§ **Problem description**
When you transcribe the entries, reproduce every character and exclude the images.

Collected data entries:
- Opening Delimiter -

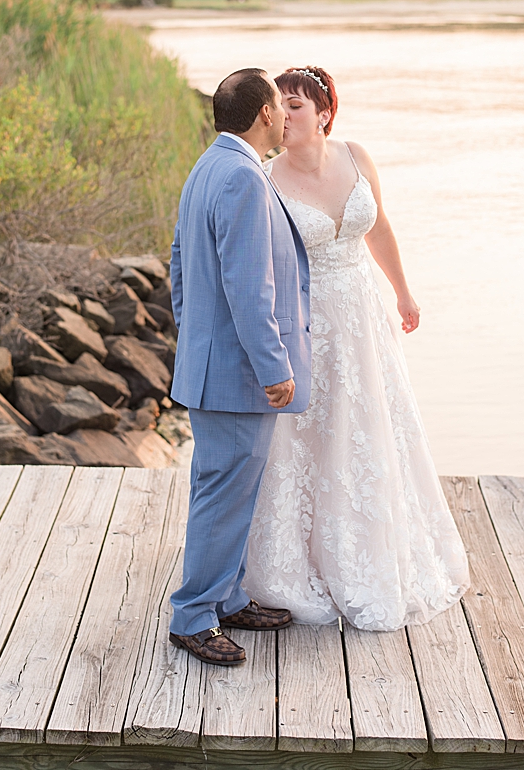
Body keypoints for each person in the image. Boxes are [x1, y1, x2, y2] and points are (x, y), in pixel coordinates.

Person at [243, 65, 469, 631]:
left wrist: (404, 293)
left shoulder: (356, 156)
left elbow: (380, 228)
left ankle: (379, 547)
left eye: (295, 106)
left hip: (364, 317)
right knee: (311, 436)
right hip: (308, 323)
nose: (283, 116)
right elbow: (260, 268)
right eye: (278, 106)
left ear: (323, 113)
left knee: (373, 429)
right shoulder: (265, 179)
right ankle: (303, 559)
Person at [168, 68, 310, 667]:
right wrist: (273, 367)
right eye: (278, 106)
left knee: (227, 489)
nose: (283, 115)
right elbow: (251, 288)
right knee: (221, 494)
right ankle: (194, 616)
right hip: (236, 375)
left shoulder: (207, 167)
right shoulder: (244, 179)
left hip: (212, 365)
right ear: (261, 115)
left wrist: (194, 336)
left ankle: (226, 597)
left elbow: (178, 266)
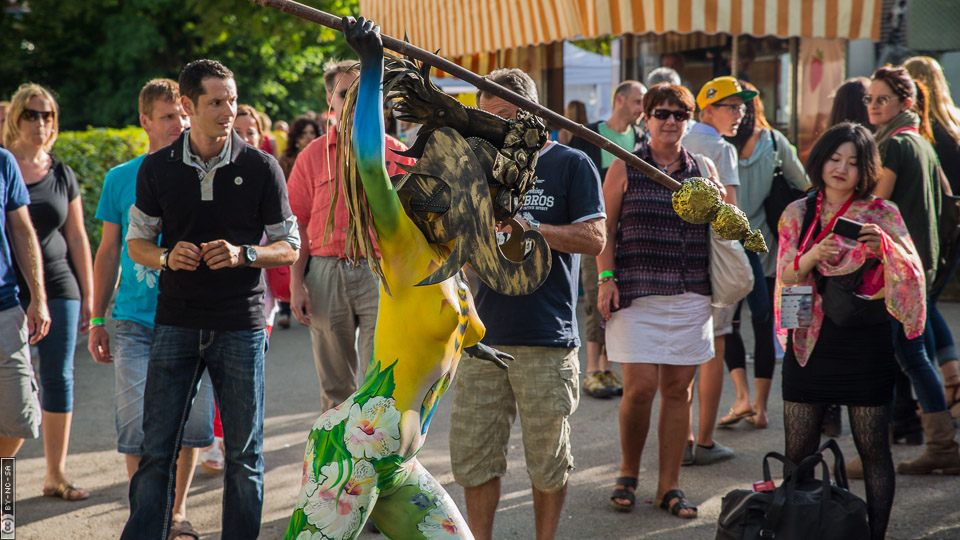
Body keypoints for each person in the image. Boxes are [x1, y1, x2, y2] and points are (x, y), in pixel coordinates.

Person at [285, 17, 556, 539]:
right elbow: (368, 163)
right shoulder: (405, 244)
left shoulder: (451, 261)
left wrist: (474, 345)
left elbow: (453, 331)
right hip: (355, 449)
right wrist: (370, 68)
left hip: (399, 462)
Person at [119, 59, 300, 540]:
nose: (228, 111)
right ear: (187, 105)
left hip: (241, 325)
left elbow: (291, 244)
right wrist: (163, 257)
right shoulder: (157, 168)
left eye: (232, 100)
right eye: (216, 102)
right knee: (157, 449)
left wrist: (246, 253)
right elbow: (136, 243)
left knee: (245, 454)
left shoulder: (262, 166)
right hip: (175, 322)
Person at [449, 69, 606, 540]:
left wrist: (532, 229)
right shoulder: (479, 167)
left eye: (499, 118)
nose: (489, 128)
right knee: (474, 460)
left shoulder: (572, 164)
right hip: (483, 337)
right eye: (483, 118)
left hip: (547, 338)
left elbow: (595, 239)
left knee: (548, 462)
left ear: (531, 114)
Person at [776, 122, 926, 540]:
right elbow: (786, 276)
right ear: (820, 160)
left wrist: (886, 250)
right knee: (797, 453)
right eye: (834, 158)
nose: (841, 168)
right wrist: (812, 256)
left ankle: (876, 535)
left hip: (865, 343)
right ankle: (794, 528)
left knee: (875, 451)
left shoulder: (883, 214)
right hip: (808, 341)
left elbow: (913, 274)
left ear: (867, 170)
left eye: (854, 163)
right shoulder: (797, 212)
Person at [88, 78, 216, 539]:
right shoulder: (120, 178)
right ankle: (148, 514)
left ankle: (175, 511)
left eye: (182, 115)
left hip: (193, 318)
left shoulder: (207, 173)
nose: (178, 124)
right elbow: (107, 252)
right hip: (134, 321)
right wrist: (97, 318)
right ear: (145, 121)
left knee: (190, 424)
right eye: (167, 117)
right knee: (138, 426)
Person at [599, 83, 720, 519]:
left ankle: (669, 485)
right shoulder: (626, 167)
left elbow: (727, 226)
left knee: (677, 389)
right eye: (661, 113)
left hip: (690, 293)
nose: (671, 121)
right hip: (636, 293)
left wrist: (722, 205)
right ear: (645, 119)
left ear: (688, 121)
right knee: (640, 389)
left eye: (679, 115)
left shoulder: (702, 169)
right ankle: (628, 471)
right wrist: (605, 279)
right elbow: (604, 230)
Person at [286, 60, 414, 412]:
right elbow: (296, 224)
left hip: (381, 271)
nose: (355, 101)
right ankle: (337, 463)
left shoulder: (398, 153)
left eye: (364, 93)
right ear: (330, 98)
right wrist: (297, 285)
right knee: (335, 386)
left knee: (383, 379)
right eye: (346, 93)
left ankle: (376, 463)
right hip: (326, 272)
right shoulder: (311, 157)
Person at [868, 65, 960, 475]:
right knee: (907, 354)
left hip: (897, 266)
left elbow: (873, 203)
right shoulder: (919, 140)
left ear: (906, 102)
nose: (873, 106)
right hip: (919, 264)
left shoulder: (892, 145)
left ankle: (934, 447)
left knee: (906, 356)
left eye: (882, 99)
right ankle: (934, 445)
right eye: (869, 99)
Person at [4, 83, 94, 501]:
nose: (40, 123)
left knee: (58, 376)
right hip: (9, 288)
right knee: (14, 388)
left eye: (48, 115)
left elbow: (78, 238)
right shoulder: (5, 165)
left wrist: (91, 300)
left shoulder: (62, 172)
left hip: (57, 284)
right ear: (15, 119)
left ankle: (55, 473)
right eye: (32, 114)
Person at [721, 81, 809, 430]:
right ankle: (760, 407)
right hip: (767, 249)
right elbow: (805, 186)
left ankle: (741, 396)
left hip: (725, 249)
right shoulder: (774, 142)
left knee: (728, 325)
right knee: (764, 323)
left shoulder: (717, 143)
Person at [681, 75, 755, 465]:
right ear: (707, 108)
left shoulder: (681, 140)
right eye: (732, 106)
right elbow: (732, 213)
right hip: (713, 262)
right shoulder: (719, 148)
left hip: (680, 261)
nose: (740, 114)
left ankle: (683, 437)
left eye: (742, 107)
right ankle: (704, 442)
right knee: (714, 346)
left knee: (686, 350)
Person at [568, 81, 645, 399]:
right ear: (619, 100)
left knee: (616, 299)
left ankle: (607, 367)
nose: (642, 109)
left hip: (628, 234)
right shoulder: (589, 134)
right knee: (594, 294)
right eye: (637, 101)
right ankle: (592, 369)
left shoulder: (642, 138)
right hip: (594, 230)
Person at [904, 56, 960, 411]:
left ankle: (943, 392)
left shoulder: (924, 133)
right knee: (931, 305)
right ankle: (953, 378)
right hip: (954, 230)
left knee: (921, 309)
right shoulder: (954, 125)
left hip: (930, 233)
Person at [0, 147, 49, 459]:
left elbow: (22, 231)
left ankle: (4, 501)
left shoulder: (4, 161)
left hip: (5, 308)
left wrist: (38, 298)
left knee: (20, 419)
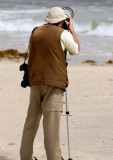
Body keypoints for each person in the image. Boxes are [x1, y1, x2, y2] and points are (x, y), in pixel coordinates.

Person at [20, 6, 80, 160]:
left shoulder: (35, 32)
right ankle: (54, 158)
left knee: (31, 122)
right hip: (54, 83)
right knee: (51, 125)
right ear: (62, 21)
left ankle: (25, 157)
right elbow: (75, 50)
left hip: (35, 81)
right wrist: (71, 29)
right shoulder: (64, 34)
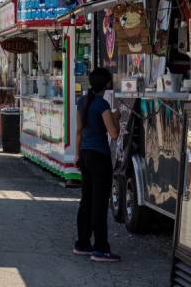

- Closing Delimiter -

§ **Result**
Body keypoints for each person in the image. Boxes are [x1, y1, x2, y2] and points are (x, y), in pixel coordinates.

Person at [243, 65, 469, 631]:
left wrist: (404, 293)
left shoulder: (356, 156)
left elbow: (380, 228)
left ankle: (379, 547)
left eye: (295, 106)
left hip: (364, 317)
right knee: (311, 436)
right hip: (308, 323)
nose: (283, 116)
right elbow: (260, 268)
right eye: (278, 106)
left ear: (323, 113)
left knee: (373, 429)
right shoulder: (265, 179)
right ankle: (303, 559)
Person at [168, 68, 310, 667]:
right wrist: (273, 367)
right eye: (278, 106)
left knee: (227, 489)
nose: (283, 115)
right elbow: (251, 288)
right knee: (221, 494)
right ankle: (194, 616)
right hip: (236, 375)
left shoulder: (207, 167)
right shoulder: (244, 179)
left hip: (212, 365)
right ear: (261, 115)
left wrist: (194, 336)
left ankle: (226, 597)
left elbow: (178, 266)
Body keypoints for each person in the image. Boxes are [x1, y1, x2, y2] and points are (x, y), in pixel coordinates.

Person at [285, 17, 556, 539]:
right elbow: (368, 163)
right shoulder: (405, 244)
left shoulder: (451, 261)
left wrist: (474, 345)
left elbow: (453, 331)
right hip: (355, 449)
right wrist: (370, 68)
left hip: (399, 462)
Person at [119, 59, 300, 540]:
nose: (228, 111)
right ear: (187, 105)
left hip: (241, 325)
left elbow: (291, 244)
right wrist: (163, 257)
right shoulder: (157, 168)
left eye: (232, 100)
right eye: (216, 102)
right knee: (157, 449)
left wrist: (246, 253)
right elbow: (136, 243)
left knee: (245, 454)
left shoulder: (262, 166)
right hip: (175, 322)
Person at [449, 69, 606, 540]:
left wrist: (532, 229)
right shoulder: (479, 167)
left eye: (499, 118)
nose: (489, 128)
right knee: (474, 460)
left shoulder: (572, 164)
right hip: (483, 337)
right eye: (483, 118)
left hip: (547, 338)
left elbow: (595, 239)
left knee: (548, 462)
left ear: (531, 114)
Person at [776, 122, 926, 540]:
right elbow: (786, 276)
right ear: (820, 160)
left wrist: (886, 250)
right knee: (797, 453)
right eye: (834, 158)
nose: (841, 168)
right wrist: (812, 256)
left ankle: (876, 535)
left hip: (865, 343)
right ankle: (794, 528)
left knee: (875, 451)
left shoulder: (883, 214)
right hip: (808, 341)
left elbow: (913, 274)
left ear: (867, 170)
left eye: (854, 163)
right shoulder: (797, 212)
Person at [88, 78, 216, 539]:
right shoulder: (120, 178)
right ankle: (148, 514)
left ankle: (175, 511)
left eye: (182, 115)
left hip: (193, 318)
left shoulder: (207, 173)
nose: (178, 124)
right elbow: (107, 252)
right hip: (134, 321)
right wrist: (97, 318)
right ear: (145, 121)
left knee: (190, 424)
right eye: (167, 117)
right knee: (138, 426)
Person at [599, 83, 720, 519]:
left ankle: (669, 485)
right shoulder: (626, 167)
left elbow: (727, 226)
left knee: (677, 389)
right eye: (661, 113)
left hip: (690, 293)
nose: (671, 121)
right hip: (636, 293)
left wrist: (722, 205)
right ear: (645, 119)
left ear: (688, 121)
right knee: (640, 389)
left eye: (679, 115)
left shoulder: (702, 169)
right ankle: (628, 471)
right wrist: (605, 279)
right elbow: (604, 230)
Person at [286, 60, 414, 412]:
right elbow: (296, 224)
left hip: (381, 271)
nose: (355, 101)
right ankle: (337, 463)
left shoulder: (398, 153)
left eye: (364, 93)
right ear: (330, 98)
right wrist: (297, 285)
right knee: (335, 386)
left knee: (383, 379)
right eye: (346, 93)
left ankle: (376, 463)
right hip: (326, 272)
right shoulder: (311, 157)
Person at [868, 65, 960, 475]:
right knee: (907, 354)
left hip: (897, 266)
left elbow: (873, 203)
right shoulder: (919, 140)
left ear: (906, 102)
nose: (873, 106)
right hip: (919, 264)
left shoulder: (892, 145)
left ankle: (934, 447)
left knee: (906, 356)
left eye: (882, 99)
right ankle: (934, 445)
right eye: (869, 99)
Person at [4, 83, 94, 501]:
nose: (40, 123)
left knee: (58, 376)
right hip: (9, 288)
right knee: (14, 388)
left eye: (48, 115)
left elbow: (78, 238)
right shoulder: (5, 165)
left wrist: (91, 300)
left shoulder: (62, 172)
left hip: (57, 284)
right ear: (15, 119)
left ankle: (55, 473)
right eye: (32, 114)
Person at [721, 81, 809, 430]:
right ankle: (760, 407)
right hip: (767, 249)
right elbow: (805, 186)
left ankle: (741, 396)
left hip: (725, 249)
right shoulder: (774, 142)
left knee: (728, 325)
right knee: (764, 323)
left shoulder: (717, 143)
Person at [681, 75, 755, 465]:
right ear: (707, 108)
left shoulder: (681, 140)
right eye: (732, 106)
right elbow: (732, 213)
right hip: (713, 262)
right shoulder: (719, 148)
left hip: (680, 261)
nose: (740, 114)
left ankle: (683, 437)
left eye: (742, 107)
right ankle: (704, 442)
right knee: (714, 346)
left knee: (686, 350)
Person at [568, 81, 645, 399]:
right ear: (619, 100)
left knee: (616, 299)
left ankle: (607, 367)
nose: (642, 109)
left hip: (628, 234)
right shoulder: (589, 134)
right knee: (594, 294)
right eye: (637, 101)
right ankle: (592, 369)
left shoulder: (642, 138)
right hip: (594, 230)
Person at [904, 56, 960, 411]:
left ankle: (943, 392)
left shoulder: (924, 133)
right knee: (931, 305)
right ankle: (953, 378)
right hip: (954, 230)
left knee: (921, 309)
right shoulder: (954, 125)
left hip: (930, 233)
Person at [0, 147, 49, 459]:
left elbow: (22, 231)
left ankle: (4, 501)
left shoulder: (4, 161)
left hip: (5, 308)
left wrist: (38, 298)
left knee: (20, 419)
Body keypoints for each person in the image. Boxes are [x1, y1, x2, y2] and points are (x, y), in pixel coordinates.

Person at [20, 6, 80, 160]:
left shoulder: (35, 32)
right ankle: (54, 158)
left knee: (31, 122)
right hip: (54, 83)
right knee: (51, 125)
right ear: (62, 21)
left ankle: (25, 157)
right elbow: (75, 50)
left hip: (35, 81)
right wrist: (71, 29)
right shoulder: (64, 34)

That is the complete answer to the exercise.